Cocoa declined in London for a third day on speculation money managers may be holding record bets on rising prices, leaving the market ripe for a selloff just as rains return to West Africa. Robusta coffee retreated.
Money managers held the biggest bets on higher prices in 5 1/2 years in the week ended Aug. 27, U.S. Commodity Futures Trading Commission data compiled by Bloomberg show. In London, NYSE Liffe will report investor holdings later today. West Africa was forecast to get rain this weekend, potentially easing dryness that threatened to reduce the crop.
“Speculators are very long and whether their combined position in London and New York will be a fresh record or not, it does not really matter,” Eric Sivry, head of agricultural options brokerage at Marex Spectron in London, said by e-mail today. “Their position will probably be near the previous number, which is high enough. This combined with returning rain in West Africa is helping push the market lower.”
Cocoa for delivery in December slid 0.9 percent to 1,621 pounds ($2,526) a metric ton by 11:14 a.m. on NYSE Liffe in London. ICE Futures U.S., where arabica coffee, raw sugar and dollar-denominated cocoa trade, is closed today for the Labor Day holiday.

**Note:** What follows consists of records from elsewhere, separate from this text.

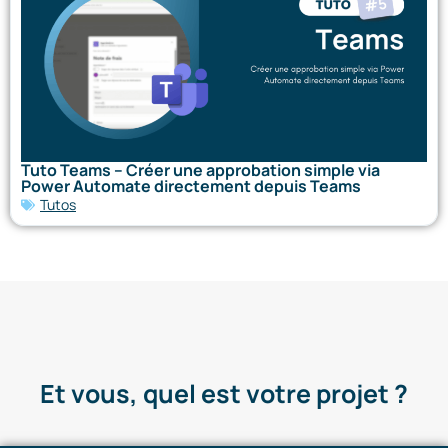
Tuto Teams – Créer une approbation simple via
Power Automate directement depuis Teams
Tutos
Et vous, quel est votre projet ?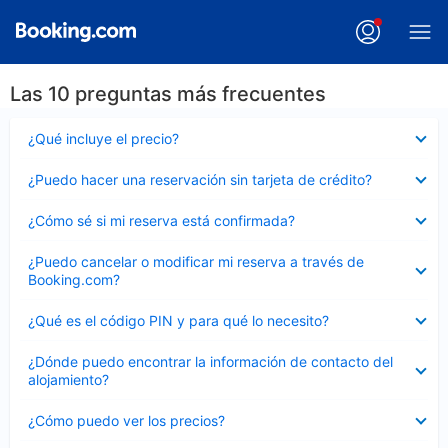
Las 10 preguntas más frecuentes
Elemento
¿Qué incluye el precio?
cerrado
Elemento
¿Puedo hacer una reservación sin tarjeta de crédito?
cerrado
Elemento
¿Cómo sé si mi reserva está confirmada?
cerrado
Elemento
¿Puedo cancelar o modificar mi reserva a través de
cerrado
Booking.com?
Elemento
¿Qué es el código PIN y para qué lo necesito?
cerrado
Elemento
¿Dónde puedo encontrar la información de contacto del
cerrado
alojamiento?
Elemento
¿Cómo puedo ver los precios?
cerrado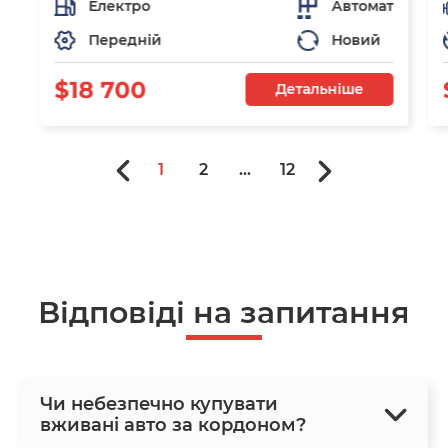
Електро
Автомат
Передній
Новий
$18 700
Детальніше
1
2
...
12
Відповіді на запитання
Чи небезпечно купувати
вживані авто за кордоном?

Investors were net-long 54,382 futures and options in London in the week ended Aug. 20, the most since September 2012, NYSE Liffe data showed. In New York, money managers boosted their bets on higher prices in New York to 58,236 futures and options contracts by Aug. 27, the most since February 2008, CFTC data showed. Cocoa areas in top producers Ivory Coast and Ghana were set to get the most rain since June this weekend, Commodity Weather Group Inc., in Bethesda, Maryland, said on Aug. 29.
Robusta coffee for November delivery declined 0.5 percent to $1,770 a ton on NYSE Liffe. White sugar for delivery in October rose 0.2 percent to $479 a ton in London.